(GIVEN MATERIAL Opens)

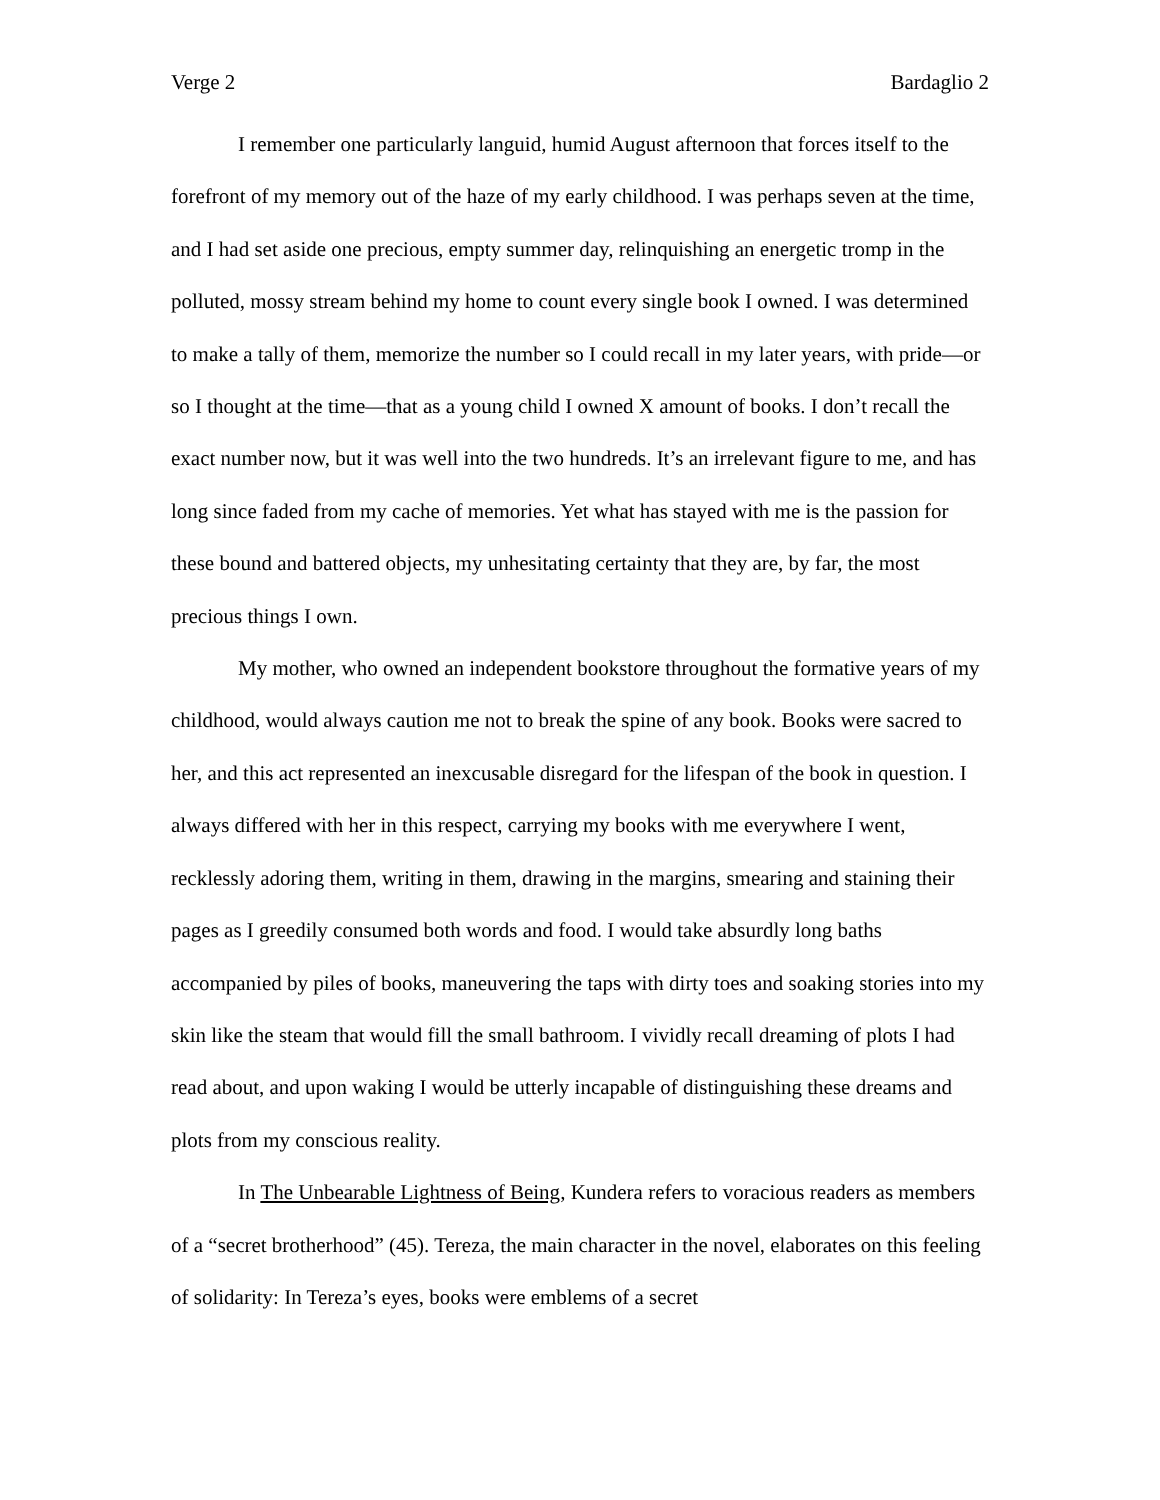Verge 2 Bardaglio 2
I remember one particularly languid, humid August afternoon that forces itself to the forefront of my memory out of the haze of my early childhood. I was perhaps seven at the time, and I had set aside one precious, empty summer day, relinquishing an energetic tromp in the polluted, mossy stream behind my home to count every single book I owned. I was determined to make a tally of them, memorize the number so I could recall in my later years, with pride—or so I thought at the time—that as a young child I owned X amount of books. I don’t recall the exact number now, but it was well into the two hundreds. It’s an irrelevant figure to me, and has long since faded from my cache of memories. Yet what has stayed with me is the passion for these bound and battered objects, my unhesitating certainty that they are, by far, the most precious things I own.
My mother, who owned an independent bookstore throughout the formative years of my childhood, would always caution me not to break the spine of any book. Books were sacred to her, and this act represented an inexcusable disregard for the lifespan of the book in question. I always differed with her in this respect, carrying my books with me everywhere I went, recklessly adoring them, writing in them, drawing in the margins, smearing and staining their pages as I greedily consumed both words and food. I would take absurdly long baths accompanied by piles of books, maneuvering the taps with dirty toes and soaking stories into my skin like the steam that would fill the small bathroom. I vividly recall dreaming of plots I had read about, and upon waking I would be utterly incapable of distinguishing these dreams and plots from my conscious reality.
In The Unbearable Lightness of Being, Kundera refers to voracious readers as members of a “secret brotherhood” (45). Tereza, the main character in the novel, elaborates on this feeling of solidarity: In Tereza’s eyes, books were emblems of a secret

(GIVEN MATERIAL Closes)

- **GOAL OF THE EXERCISE**
What is the number of lines in the data above that contain the word "owned"? Report the figure only.

- **TASK ANSWER**
2